Theo Anthony’s new documentary threads together film theory, politics, and philosophy to great success.
(This review is part of our coverage of the 2021 Sundance Film Festival.)
Everyone is a filmmaker now. It’s so common that it isn’t particularly special in some regards, but that’s not to say we’ve reached the apex of the art form. In fact, the arc has been going for almost 150 years now since astronomer Jules Janssen created the Janssen revolver and, in the process, created what some consider to be the first film ever. Fast forward to present day and the approach hasn’t completely changed. But it’s not so much a matter of same or different: it’s a matter of more. Ubiquity is one thing, but omnipresence is another. It’d feel incomplete to approach the topic solely from a technological perspective.

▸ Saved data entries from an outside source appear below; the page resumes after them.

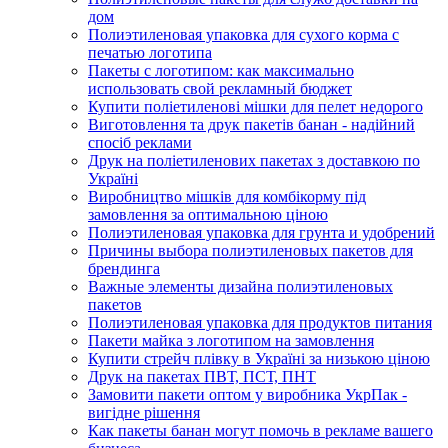
дом
Полиэтиленовая упаковка для сухого корма с
печатью логотипа
Пакеты с логотипом: как максимально
использовать свой рекламный бюджет
Купити поліетиленові мішки для пелет недорого
Виготовлення та друк пакетів банан - надійний
спосіб реклами
Друк на поліетиленових пакетах з доставкою по
Україні
Виробництво мішків для комбікорму під
замовлення за оптимальною ціною
Полиэтиленовая упаковка для грунта и удобрений
Причины выбора полиэтиленовых пакетов для
брендинга
Важные элементы дизайна полиэтиленовых
пакетов
Полиэтиленовая упаковка для продуктов питания
Пакети майка з логотипом на замовлення
Купити стрейч плівку в Україні за низькою ціною
Друк на пакетах ПВТ, ПСТ, ПНТ
Замовити пакети оптом у виробника УкрПак -
вигідне рішення
Как пакеты банан могут помочь в рекламе вашего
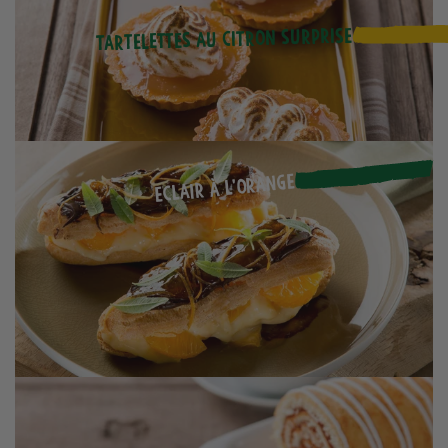
Tartelettes au citron surprise
Eclair à l'orange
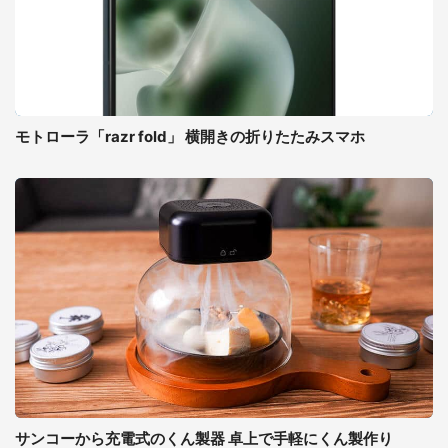
モトローラ「razr fold」 横開きの折りたたみスマホ
サンコーから充電式のくん製器 卓上で手軽にくん製作り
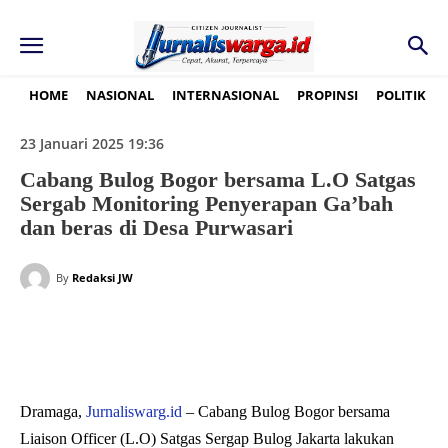
HOME
NASIONAL
INTERNASIONAL
PROPINSI
POLITIK
23 Januari 2025 19:36
Cabang Bulog Bogor bersama L.O Satgas
Sergab Monitoring Penyerapan Ga’bah
dan beras di Desa Purwasari
By
Redaksi JW
Dramaga,
Jurnaliswarg.id
– Cabang Bulog Bogor bersama
Liaison Officer (L.O) Satgas Sergap Bulog Jakarta lakukan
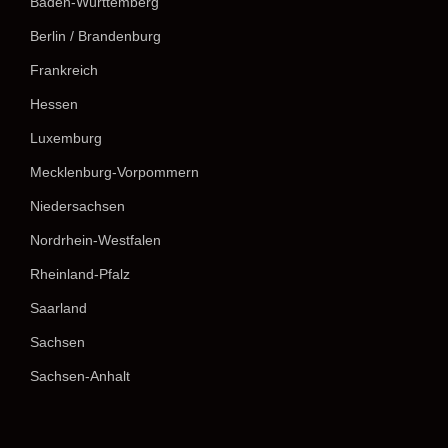
Baden-Württemberg
Berlin / Brandenburg
Frankreich
Hessen
Luxemburg
Mecklenburg-Vorpommern
Niedersachsen
Nordrhein-Westfalen
Rheinland-Pfalz
Saarland
Sachsen
Sachsen-Anhalt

Thankfully, All Light, Everywhere doesn’t. Theo Anthony weaves history, film theory, philosophy, and politics to explore the limits of perception in cinema, often while playing with the syntax of documentary filmmaking. It’s a dense 105 minutes, but it’s almost always riveting. It’s part tableau and part interrogation. The lynchpin, however, is how its literacy grounds the self-awareness it seeks to deconstruct. If every example of filmmaking here hinges on a god complex, this picture is an agnostic interrogation of those very principles.
As is clear from the start, nothing is centered in reality. Like how the eye is nothing without the brain, our devices are other tools of perception. There are people in the film watching a rough cut of the film; there are cameras watching them. Anthony and narrator Keaver Brenai give history lessons of cinema, its technological origins, and how science birthed it. All the while, they stitch this alongside a tour of the Axon Company, once known best for its creation of the Taser. Now they’re in the business of making police body cameras, which court cases use under the guise of objectivity.
Theo Anthony weaves history, film theory, philosophy, and politics to explore the limits of perception in cinema, often while playing with the syntax of documentary filmmaking.
Of course, it’s not objectivity as much as it is subjectivity made to seem objective. Officers accused of excessive force are able to review the footage before preparing a statement, retroactively fitting their words to whatever actions happen to be caught on camera. Even more so, this digital eye is unable to replicate the human eye just as it dictates information rather than perceives it. All Light, Everywhere tracks the intersection of art and politics. Beyond that, it evaluates just where art breaks off into perception, and how others can weaponize it.
There’s no clear path here, nor should there be. Anthony even incorporates that into the film’s point of view. Brenai takes the role of the narrator and gives context for what we see. Anthony’s role as a documentarian, however, runs parallel to that, using subtitles to relay his own intentions and perspectives silently. With this, he reflects the god complexes his own onscreen subjects have, reinterpreting them back into the narrative structure of his own work. It’s a clever idea, but what’s really impressive is that there’s not a whiff of pretension here.
Anthony doesn’t make this about himself. Better yet, he knows that’s not possible given his thesis, and he trusts us to perceive his presence as a filmmaker as much or as little as we so choose. Against what you might expect, All Light, Everywhere is… self-aware. It has to be. After all, self-awareness is the most introspective type of understanding. Given this context, the gaze of the film is never objective. That, of course, is impossible. It teeters between empathetic and leering but never into exploitation. The result is something tightly intentioned and loosely structured, even more than what first meets the eye. Art, politics, the pursuit of knowing—it’s all cinema. It’s all more.
All Light, Everywhere played in the U.S. Documentary Competition category at the 2021 Sundance Film Festival and is currently seeking distribution.